____ AVAILABLE RECORDS

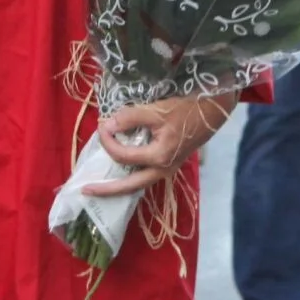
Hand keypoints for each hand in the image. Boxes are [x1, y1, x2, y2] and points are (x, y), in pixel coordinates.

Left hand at [81, 92, 239, 196]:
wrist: (213, 110)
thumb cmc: (186, 108)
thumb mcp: (156, 110)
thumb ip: (130, 118)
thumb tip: (107, 126)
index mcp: (159, 157)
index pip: (123, 155)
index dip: (108, 141)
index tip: (101, 126)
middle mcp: (163, 169)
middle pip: (130, 186)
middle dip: (107, 189)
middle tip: (86, 190)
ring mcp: (168, 169)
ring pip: (139, 183)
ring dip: (119, 185)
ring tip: (101, 185)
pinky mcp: (170, 163)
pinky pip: (146, 174)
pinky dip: (131, 174)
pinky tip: (122, 170)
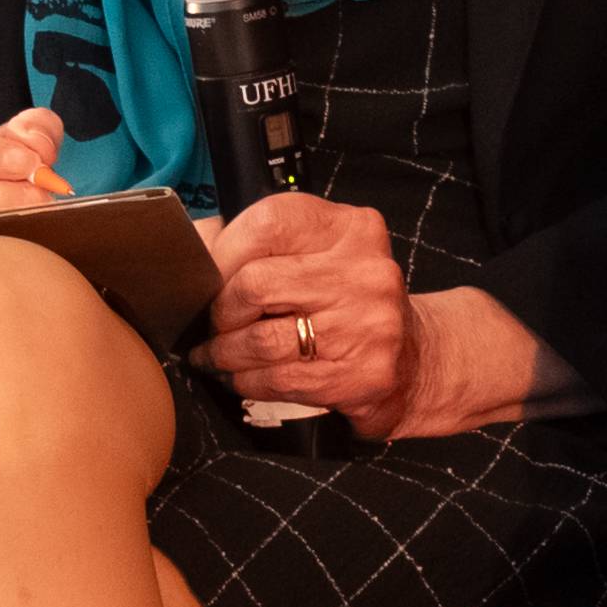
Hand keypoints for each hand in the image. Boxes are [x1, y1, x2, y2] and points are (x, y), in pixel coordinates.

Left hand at [195, 195, 414, 426]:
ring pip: (260, 340)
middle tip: (212, 325)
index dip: (222, 254)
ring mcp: (368, 325)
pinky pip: (278, 380)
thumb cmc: (348, 301)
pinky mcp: (362, 374)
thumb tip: (194, 243)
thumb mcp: (317, 253)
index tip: (207, 277)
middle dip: (219, 312)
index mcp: (351, 229)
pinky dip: (247, 382)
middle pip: (255, 285)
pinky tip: (243, 377)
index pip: (268, 224)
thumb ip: (259, 240)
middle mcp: (366, 272)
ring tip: (216, 355)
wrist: (411, 357)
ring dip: (224, 354)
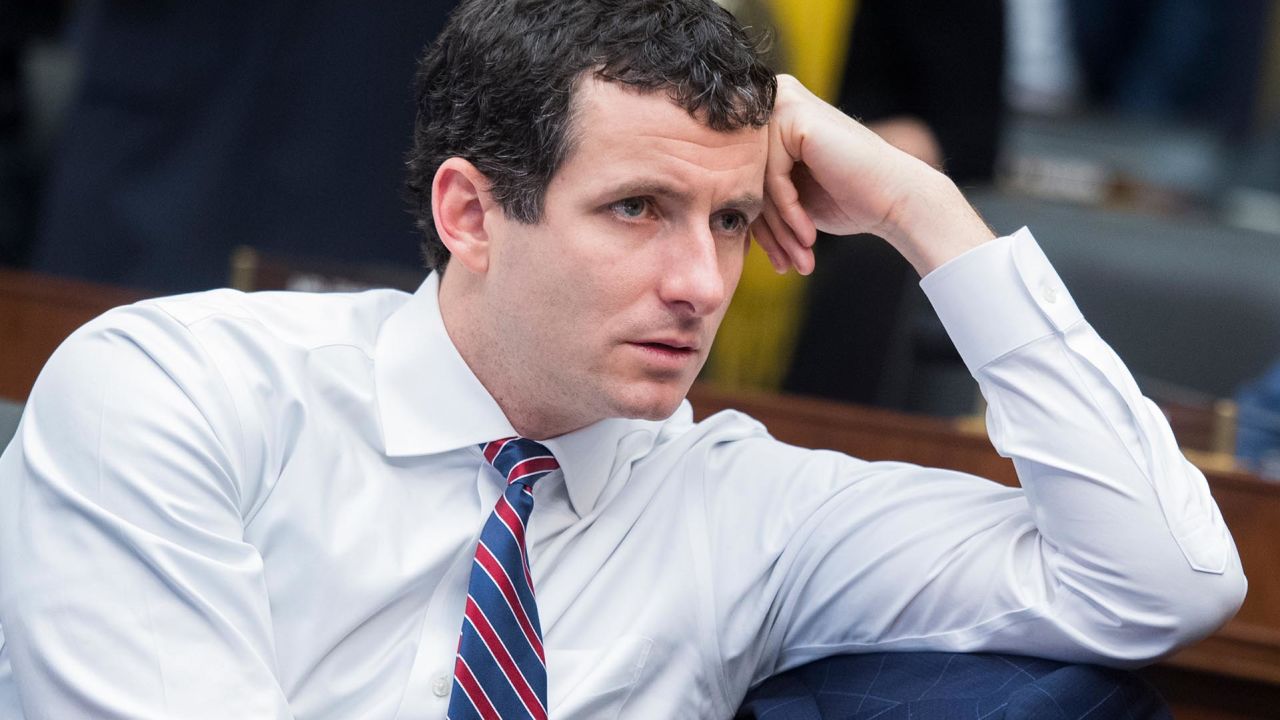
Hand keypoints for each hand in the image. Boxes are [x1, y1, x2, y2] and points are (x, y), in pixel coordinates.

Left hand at [753, 75, 993, 276]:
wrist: (895, 198)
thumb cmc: (847, 200)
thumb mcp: (790, 198)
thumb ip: (756, 193)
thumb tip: (712, 214)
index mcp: (769, 116)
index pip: (745, 177)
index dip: (760, 225)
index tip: (777, 260)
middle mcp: (772, 100)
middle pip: (748, 179)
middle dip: (769, 231)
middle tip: (785, 266)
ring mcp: (782, 103)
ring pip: (758, 181)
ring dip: (779, 229)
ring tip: (798, 259)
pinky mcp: (793, 115)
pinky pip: (773, 177)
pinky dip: (789, 212)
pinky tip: (808, 234)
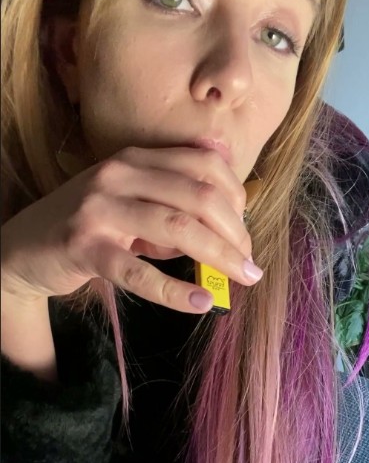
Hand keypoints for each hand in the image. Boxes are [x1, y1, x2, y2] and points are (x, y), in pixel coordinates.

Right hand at [1, 146, 261, 313]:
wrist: (23, 247)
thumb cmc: (90, 225)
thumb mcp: (133, 200)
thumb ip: (175, 194)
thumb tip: (233, 192)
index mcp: (135, 159)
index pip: (203, 165)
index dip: (237, 196)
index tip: (247, 230)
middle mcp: (118, 175)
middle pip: (198, 195)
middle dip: (235, 231)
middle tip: (250, 264)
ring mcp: (99, 209)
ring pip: (177, 228)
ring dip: (219, 256)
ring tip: (242, 278)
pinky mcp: (84, 247)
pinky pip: (138, 272)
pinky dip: (175, 291)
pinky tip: (201, 302)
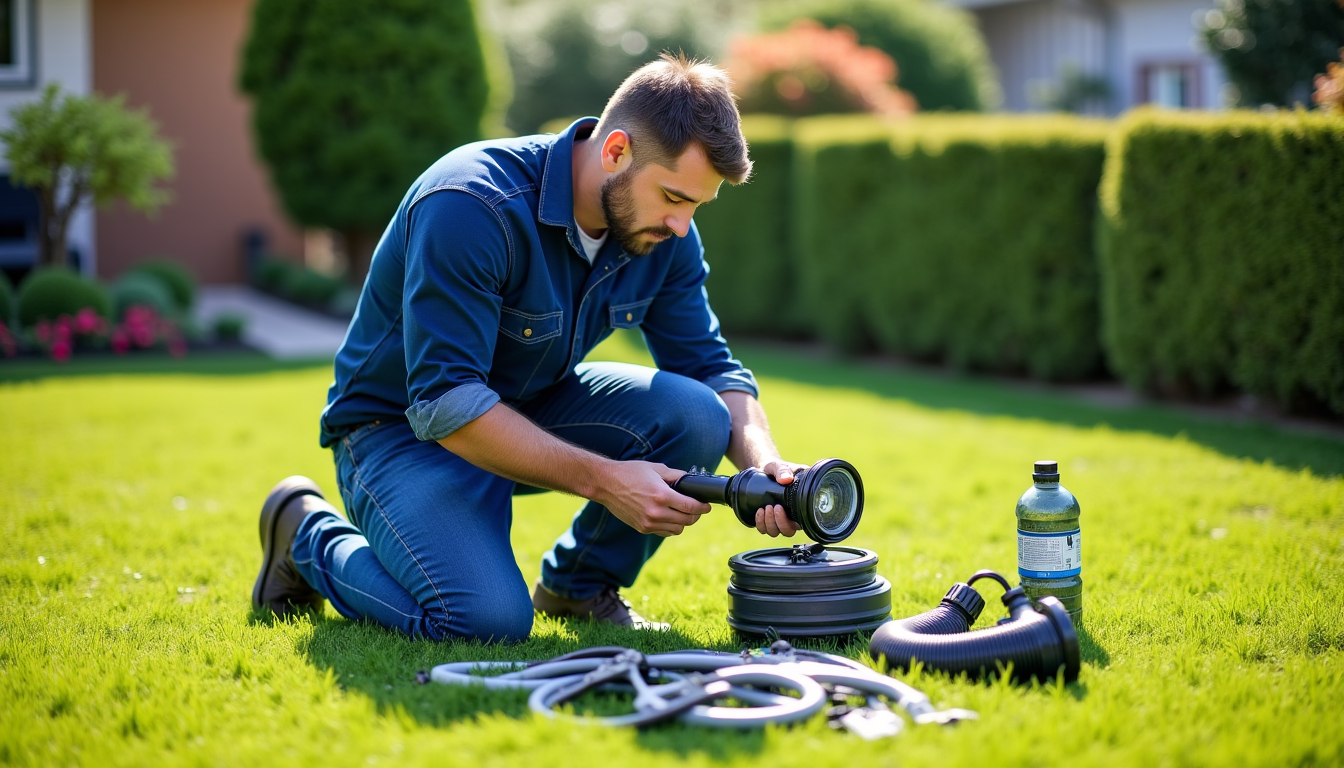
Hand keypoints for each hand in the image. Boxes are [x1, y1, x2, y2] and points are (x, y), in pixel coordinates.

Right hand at [593, 460, 710, 536]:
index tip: (707, 506)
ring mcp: (648, 523)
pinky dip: (671, 527)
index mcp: (661, 495)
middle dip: (696, 515)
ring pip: (677, 529)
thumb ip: (676, 475)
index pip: (691, 507)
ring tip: (683, 513)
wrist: (606, 484)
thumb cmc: (630, 473)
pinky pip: (664, 532)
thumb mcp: (656, 468)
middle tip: (697, 509)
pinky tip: (669, 517)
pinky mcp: (642, 528)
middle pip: (687, 521)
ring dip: (683, 522)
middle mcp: (656, 512)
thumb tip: (691, 481)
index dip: (703, 507)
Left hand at [753, 458, 809, 537]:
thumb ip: (784, 470)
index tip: (780, 507)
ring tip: (764, 508)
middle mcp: (791, 515)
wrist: (765, 469)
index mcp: (800, 506)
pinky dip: (760, 524)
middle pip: (788, 532)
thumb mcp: (781, 466)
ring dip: (768, 523)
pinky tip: (759, 512)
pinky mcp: (768, 519)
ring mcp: (779, 518)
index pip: (801, 524)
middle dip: (778, 523)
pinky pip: (765, 529)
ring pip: (775, 532)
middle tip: (771, 507)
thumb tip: (785, 479)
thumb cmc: (779, 469)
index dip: (791, 523)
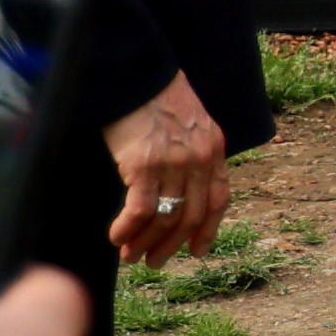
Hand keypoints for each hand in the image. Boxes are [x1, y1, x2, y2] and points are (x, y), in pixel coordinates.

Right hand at [105, 76, 227, 267]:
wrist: (136, 73)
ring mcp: (173, 164)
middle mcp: (199, 160)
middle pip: (191, 215)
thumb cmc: (155, 98)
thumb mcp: (189, 125)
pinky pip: (140, 209)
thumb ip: (192, 154)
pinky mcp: (144, 165)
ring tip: (130, 256)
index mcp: (214, 150)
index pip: (218, 199)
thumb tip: (179, 188)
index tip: (197, 251)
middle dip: (172, 244)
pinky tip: (117, 237)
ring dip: (146, 242)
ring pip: (165, 217)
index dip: (207, 229)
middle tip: (154, 261)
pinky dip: (128, 228)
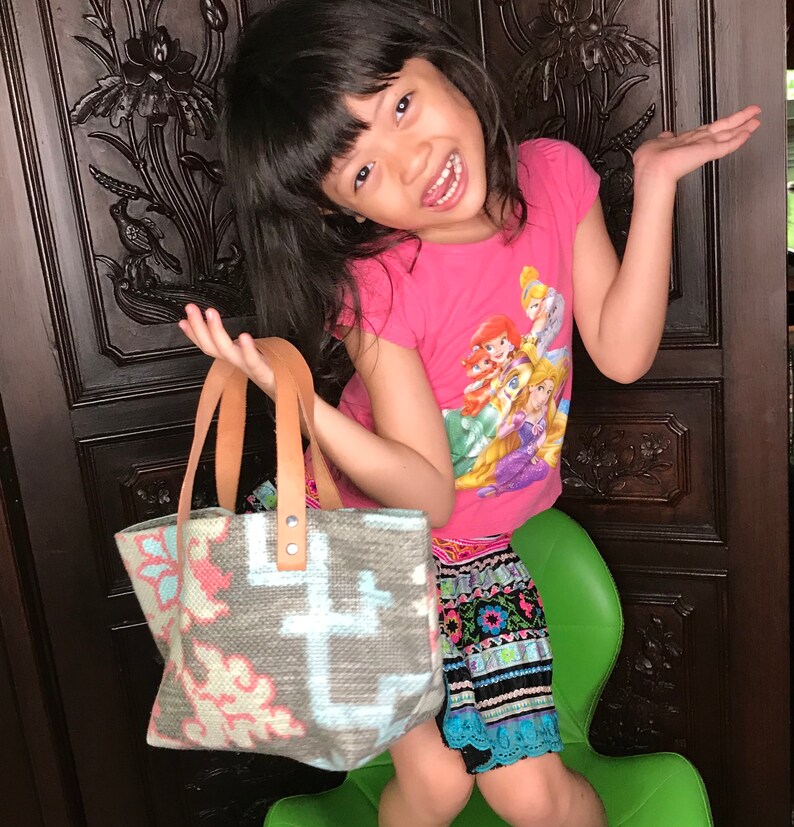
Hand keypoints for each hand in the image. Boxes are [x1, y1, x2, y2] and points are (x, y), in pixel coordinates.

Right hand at [179, 305, 275, 396]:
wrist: (291, 392)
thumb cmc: (273, 371)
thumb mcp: (252, 354)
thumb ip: (239, 344)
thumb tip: (225, 330)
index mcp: (235, 358)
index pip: (208, 346)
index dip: (193, 334)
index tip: (182, 321)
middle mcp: (238, 364)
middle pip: (212, 347)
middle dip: (198, 328)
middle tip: (191, 309)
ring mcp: (249, 368)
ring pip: (226, 352)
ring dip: (215, 331)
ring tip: (210, 314)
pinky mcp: (265, 372)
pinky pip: (253, 362)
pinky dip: (247, 350)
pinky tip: (243, 336)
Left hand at [633, 105, 761, 184]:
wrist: (652, 170)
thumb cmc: (650, 160)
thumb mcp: (656, 143)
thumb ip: (665, 138)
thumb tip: (666, 134)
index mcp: (684, 142)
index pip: (706, 132)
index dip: (719, 126)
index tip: (728, 121)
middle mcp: (696, 145)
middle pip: (722, 129)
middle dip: (738, 121)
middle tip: (752, 114)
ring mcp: (703, 149)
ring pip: (728, 135)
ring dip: (743, 126)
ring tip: (757, 120)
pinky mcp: (708, 152)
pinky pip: (727, 145)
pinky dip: (739, 138)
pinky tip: (749, 132)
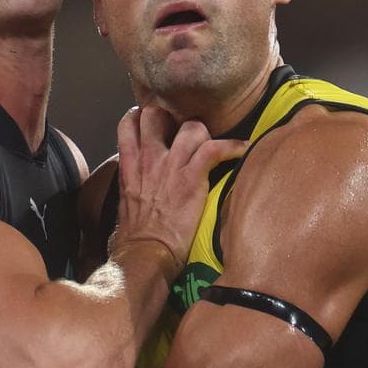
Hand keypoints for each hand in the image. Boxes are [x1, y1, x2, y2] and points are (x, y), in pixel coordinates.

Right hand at [111, 106, 247, 270]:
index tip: (159, 124)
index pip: (129, 123)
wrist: (144, 254)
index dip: (145, 116)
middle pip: (157, 114)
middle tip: (185, 130)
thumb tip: (140, 187)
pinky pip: (215, 149)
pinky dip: (233, 146)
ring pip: (191, 126)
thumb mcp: (124, 203)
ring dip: (204, 133)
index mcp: (130, 166)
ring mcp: (169, 166)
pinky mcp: (190, 178)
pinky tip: (243, 148)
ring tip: (212, 144)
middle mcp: (148, 159)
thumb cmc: (134, 238)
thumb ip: (132, 185)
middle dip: (173, 116)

________

YOUR GOAL: Repeat exactly, and only, the entries from the line with "index mcp: (159, 157)" through the line with "pinky pip: (278, 380)". Pictures are skipped.

EXERCISE OUTPUT:
index mcp: (159, 157)
index pip: (123, 155)
index dip: (108, 141)
index tip: (101, 126)
middle mcp: (163, 169)
middle pip: (130, 186)
middle dip: (107, 189)
middle tip: (86, 190)
ring mcp: (168, 169)
ring pip: (139, 183)
ring dip: (119, 185)
ring tip: (101, 185)
pinky mcp: (170, 163)
pinky pip: (146, 174)
pinky dip: (131, 174)
pinky tip: (122, 170)
Hand keypoints for each hand in the image. Boxes are [x1, y1, x2, y2] and points are (x, y), in pixel coordinates.

Left hand at [195, 195, 414, 426]:
ring pip: (260, 340)
middle tip: (212, 325)
index dip: (222, 254)
ring mcp: (368, 325)
pinky pip: (278, 380)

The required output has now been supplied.